Essex Wildlife Trust
This 60 acre reserve offers fantastic views on the southern bank of the Stour Estuary. Grassland, scrub and woodland offer a variety of habitats. As does the wonderful adjoining marsh.
The area previously served as a mine depot established by the Ministry of Defence until it closed in 1963. It has been managed by the Essex Wildlife Trust since 2006 and was saved from development in 1992 by the Wrabness Nature Reserve Charitable Trust. The considerable importance of the reserve lies in the population of birds feeding in Jacques Bay.
What to look for:
The reserve is an excellent habitat for a number of birds including Yellowhammer, Whitethroat, Turtle Dove, Songthrush, Nightingale, Bullfinch and Short Eared Owl. In addition, Barn Owls regularly hunt over the coarse grassland. There are many wild plants such as Corn Mint, Hairy Buttercup, Sea Aster and Ox-Eye Daisy. The site also offers some wonderful grassland and a whole host of butterflies, dragonflies and damselflies can be seen.
In winter, internationally important species visit the area such as Black Tailed Godwit, Grey Plover, Dunlin, Brent Geese, Shelduck, Redshank, Turnstone, Curlew, Wigeon, Knot, Pintail and Oystercatchers.
Grazing has also been introduced to maintain and improve the grassland. It will prevent vegetation becoming too coarse or scrubby and benefit wild flowers and pollen/nectar loving insects.

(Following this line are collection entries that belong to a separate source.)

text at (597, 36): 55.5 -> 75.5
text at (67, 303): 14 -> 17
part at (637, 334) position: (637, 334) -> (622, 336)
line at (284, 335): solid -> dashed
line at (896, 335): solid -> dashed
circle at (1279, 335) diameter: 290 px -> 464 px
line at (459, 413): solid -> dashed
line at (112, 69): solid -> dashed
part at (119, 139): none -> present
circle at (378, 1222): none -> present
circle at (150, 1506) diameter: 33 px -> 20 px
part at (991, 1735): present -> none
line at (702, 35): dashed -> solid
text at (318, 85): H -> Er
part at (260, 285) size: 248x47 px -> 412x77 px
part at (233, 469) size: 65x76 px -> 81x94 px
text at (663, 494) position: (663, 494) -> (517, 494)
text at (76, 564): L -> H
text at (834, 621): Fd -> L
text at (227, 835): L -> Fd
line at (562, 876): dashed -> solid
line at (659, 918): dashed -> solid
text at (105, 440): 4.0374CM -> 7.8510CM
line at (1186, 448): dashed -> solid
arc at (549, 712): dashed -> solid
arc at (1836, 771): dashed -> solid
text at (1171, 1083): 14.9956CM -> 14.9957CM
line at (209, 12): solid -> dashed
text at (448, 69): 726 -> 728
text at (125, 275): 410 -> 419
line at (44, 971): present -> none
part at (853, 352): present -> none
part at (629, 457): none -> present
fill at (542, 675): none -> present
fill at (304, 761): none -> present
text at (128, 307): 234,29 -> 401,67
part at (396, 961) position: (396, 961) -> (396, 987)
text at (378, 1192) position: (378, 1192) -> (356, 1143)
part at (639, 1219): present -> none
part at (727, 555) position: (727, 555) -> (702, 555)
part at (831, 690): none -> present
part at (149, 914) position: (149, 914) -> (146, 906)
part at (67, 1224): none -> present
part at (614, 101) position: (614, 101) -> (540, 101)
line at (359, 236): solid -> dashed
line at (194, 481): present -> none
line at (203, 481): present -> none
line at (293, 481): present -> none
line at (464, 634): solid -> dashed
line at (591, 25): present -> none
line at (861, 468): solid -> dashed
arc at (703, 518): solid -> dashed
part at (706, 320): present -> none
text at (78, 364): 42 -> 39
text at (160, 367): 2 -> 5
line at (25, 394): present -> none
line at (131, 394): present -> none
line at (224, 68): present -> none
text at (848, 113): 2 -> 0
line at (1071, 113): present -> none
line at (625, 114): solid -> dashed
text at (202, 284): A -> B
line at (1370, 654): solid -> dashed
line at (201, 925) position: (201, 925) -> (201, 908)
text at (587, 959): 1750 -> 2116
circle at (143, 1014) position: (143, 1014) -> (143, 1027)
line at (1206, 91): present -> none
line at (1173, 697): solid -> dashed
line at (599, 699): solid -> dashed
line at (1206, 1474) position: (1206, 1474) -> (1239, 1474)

There is a hard surfaced path around the reserve making it accessible for those with pushchairs or disabilities.
Public Transport - Wrabness railway station, one mile away via a public footpath. Dogs allowed if under effective control.
Directions - Reached via Whitesheaf Lane, which turns off the B1352 between Bradfield and Wrabness. A turning half left just beyond the railway bridge leads to the car park.
Did you know?
The site has been the subject of numerous planning applications (including an application for a prison in 1968 and 1989).